Factors that might be predictive of different responses and outcomes in systemic lupus erythematosus (SLE) patients who are treated with Rituxan (rituximab) still need to be validated in future studies to enable better and more personalized treatment, a literature review suggests.

The study, “Predictive and prognostic factors influencing outcomes of rituximab therapy in systemic lupus erythematosus (SLE): A systematic review,” was published in the journal Seminars in Arthritis and Rheumatism.

Rituxan, an approved therapy for certain lymphomas and rheumatoid arthritis, has long been prescribed to lupus patients in accordance with several guidelines, including that of the American College of Rheumatology, issued in 2012. It is an anti-B-cell therapy, and B-cells play a pivotal role in the development of lupus.

But the treatment has shown variability in terms of clinical outcomes, and two randomized Phase 3 clinical trials, EXPLORER (NCT00137969) and LUNAR (NCT00282347), did not reach their primary endpoints of superior clinical responses compared to placebo.
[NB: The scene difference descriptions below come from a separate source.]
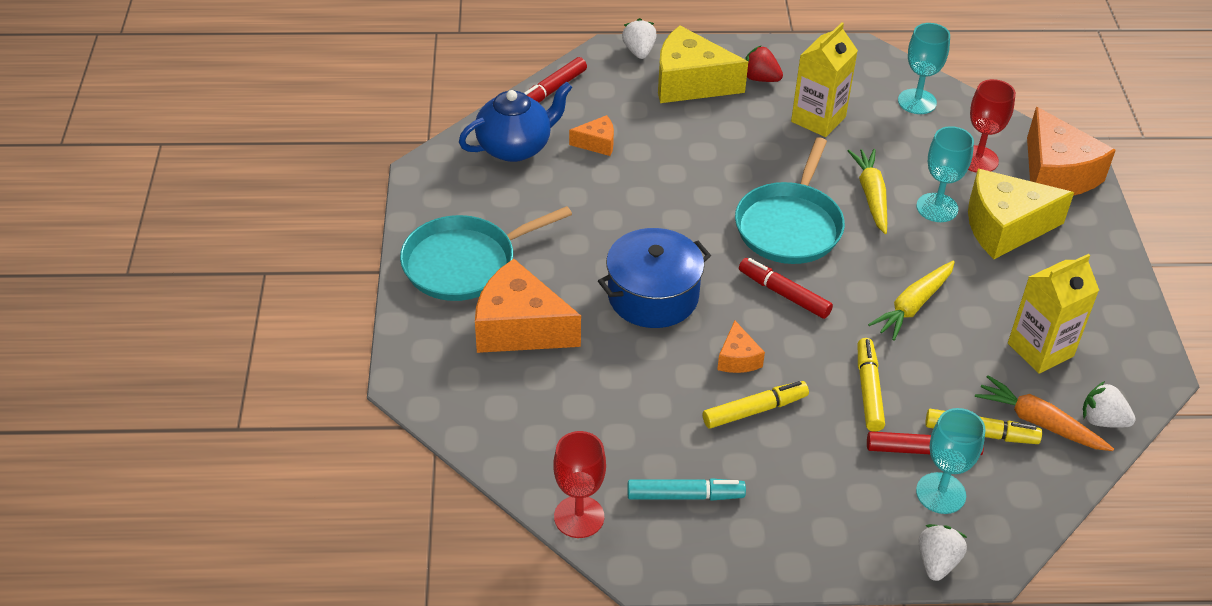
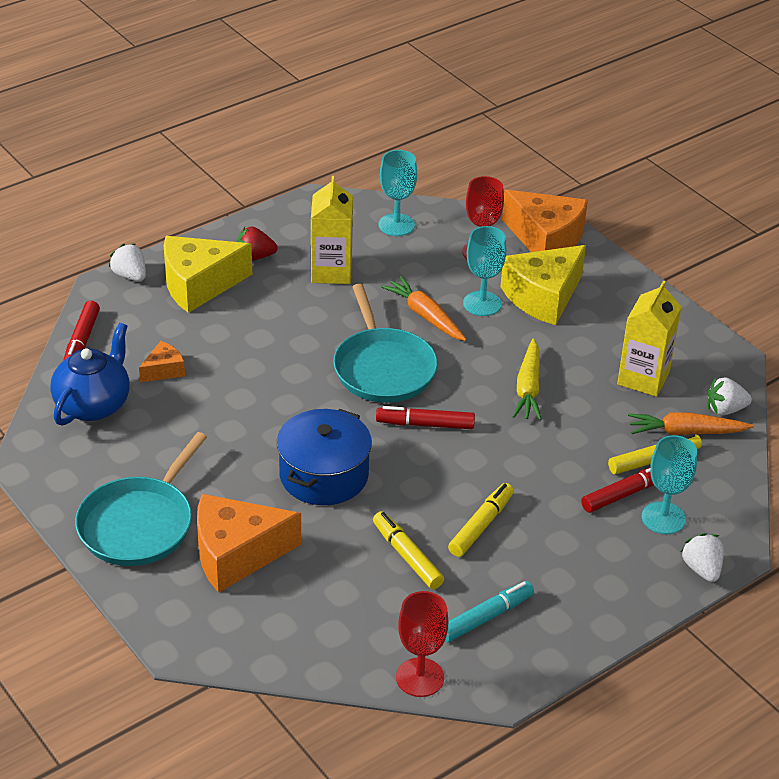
camera: 35 degrees left, 5 degrees down
orange cheese [717,321,765,373] -> none
yellow carrot [848,149,887,234] -> orange carrot [381,276,467,341]
yellow marker [858,338,885,432] -> yellow marker moved to [373,511,444,589]

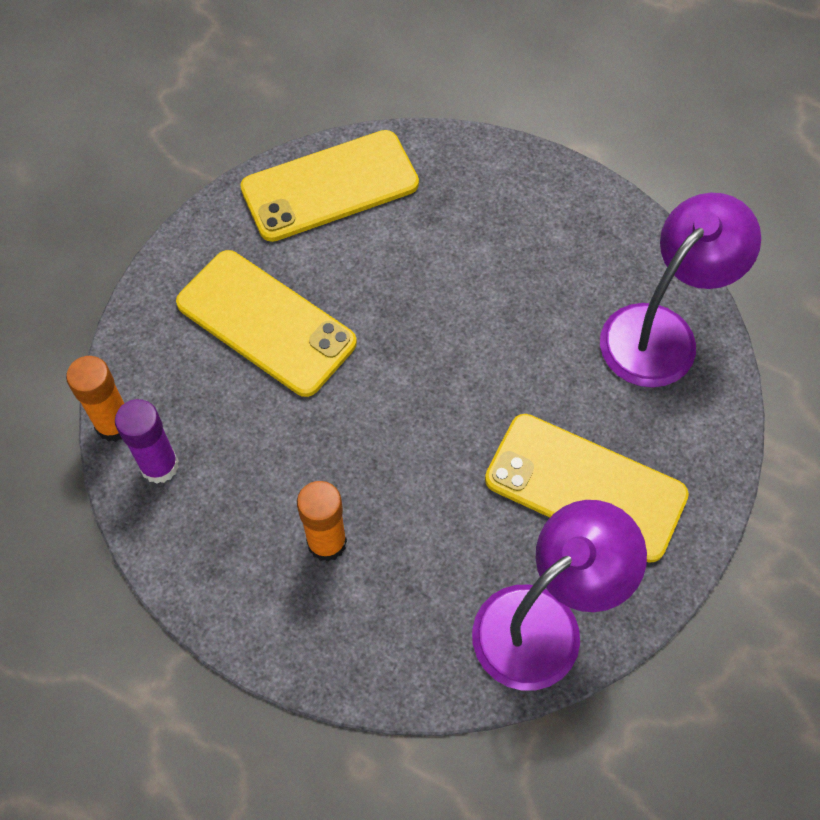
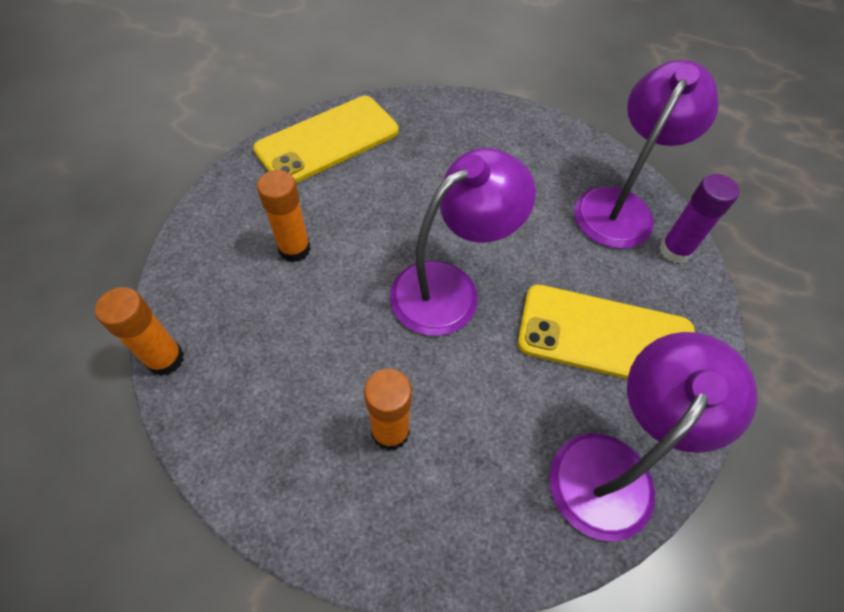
camera: 15 degrees left, 5 degrees down
purple glue stick [115,399,179,484] -> purple glue stick moved to [659,174,739,264]
yellow phone [176,250,357,397] -> orange glue stick [257,170,311,262]
none -> purple lamp [390,148,536,336]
This variability is thought to be a result of both study design and heterogeneity in the lupus population.

In their review, the researchers aimed to identify predictors of differential response and prognostic factors that can be used to assess clinical outcomes in lupus patients following Rituxan treatment. 

The study involved 16 research papers, including three papers from the EXPLORER and LUNAR trials, and 13 papers from six cohort studies.
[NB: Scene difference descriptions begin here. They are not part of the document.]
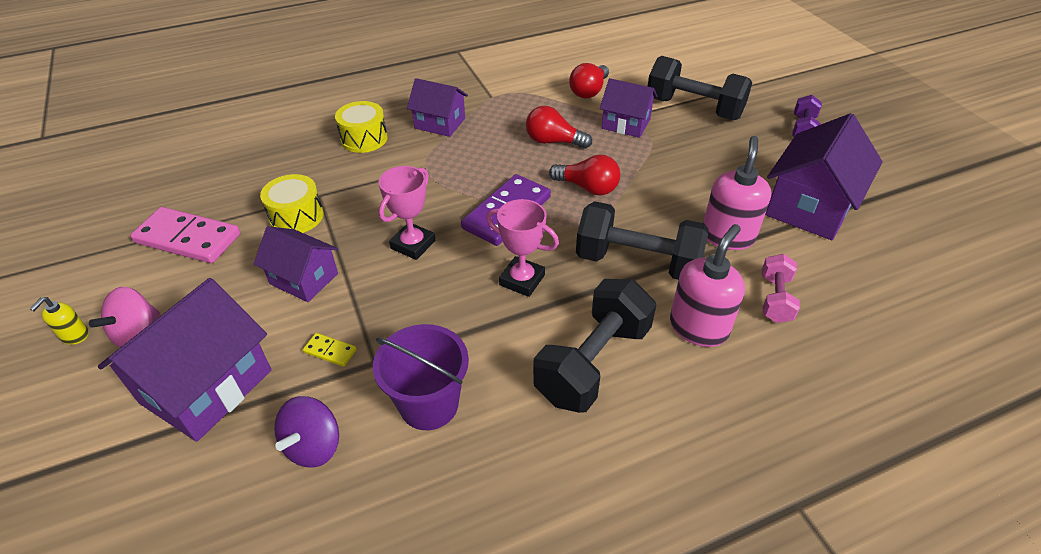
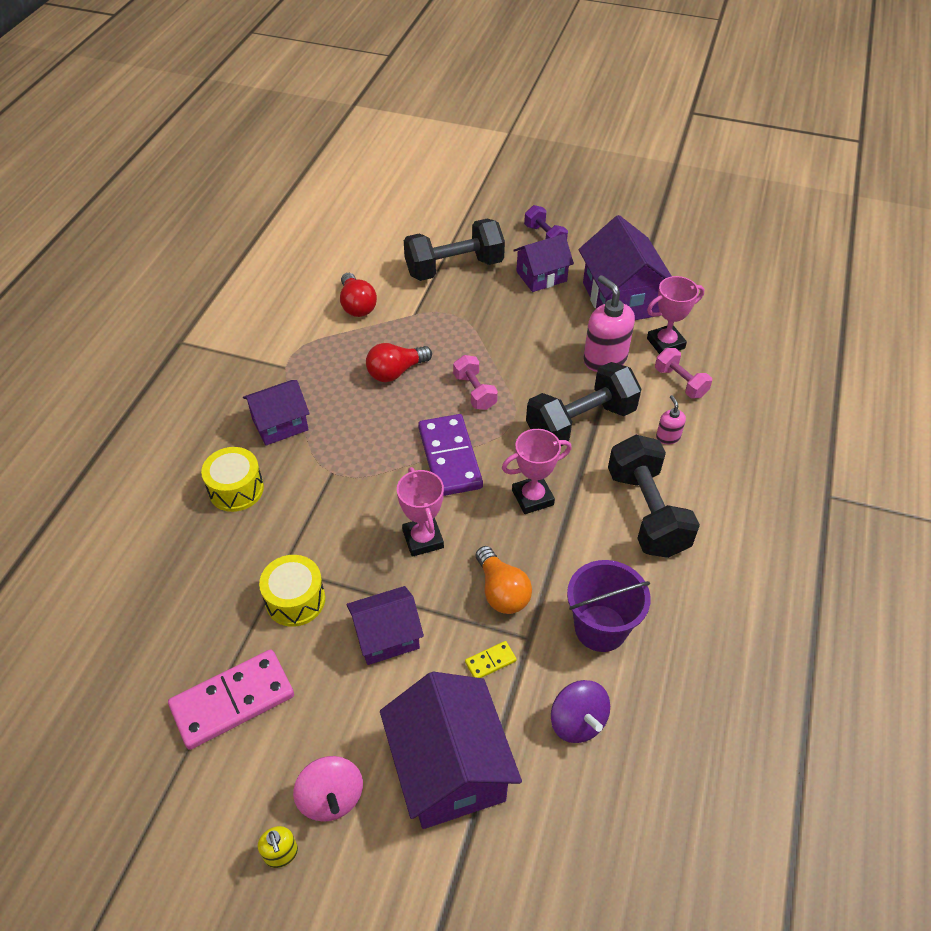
camera: 50 degrees left, 5 degrees up
red light bulb [549,155,620,195] -> pink dumbbell [453,355,498,410]
purple house [600,78,657,138] -> purple house moved to [513,234,574,292]
pink soap dispenser [670,224,745,347] -> pink soap dispenser [656,395,686,444], size x0.50
none -> orange light bulb [476,546,532,614]
none -> pink trophy [647,276,704,354]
Overall, patients were ages 15 and older, with follow-up evaluations ranging from between six and 18 months for the clinical trials, and between six and 60 months for the cohort studies. The researchers assessed the so-called quality of evidence (QoE) to reflect the reliability of predictive and prognostic factors used in the studies.
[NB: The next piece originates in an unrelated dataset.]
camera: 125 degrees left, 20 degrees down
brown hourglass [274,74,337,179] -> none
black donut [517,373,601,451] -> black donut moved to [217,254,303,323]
Overall, most of the investigated predictive and prognostic factors were of rather poor quality. “Our confidence in the majority of these is very limited,” the researchers wrote.

Main reasons for this finding were publication bias due to a study’s small patient group, and the existence of factors that were reported in one only study. Several studies reported data from the same center or cohort (patient group), and many did not report the size of the effects observed.

Still, some factors showed “some evidence of prognostic value,” the researchers said. These included clinical phenotype and severity, baseline anti-extractable nuclear antigens (ENA) and anti-Ro antibodies, interleukin 2/21, single nucleotide polymorphisms, and complete B-cell depletion after Rituxan use.

While several guidelines recommend the use of Rituxan for the treatment of refractory lupus patients, this study found limited evidence to predict patients’ response to Rituxan in studies that support the drug’s efficacy.

“It is therefore important to validate any predictive or prognostic factors in hypothesis-testing studies and determine whether such markers are associated with SLE outcomes in general or whether they are specific for [Rituxan] therapy,” the research team concluded. “Such an approach will pave the way for more personalised use of this agent in the future.”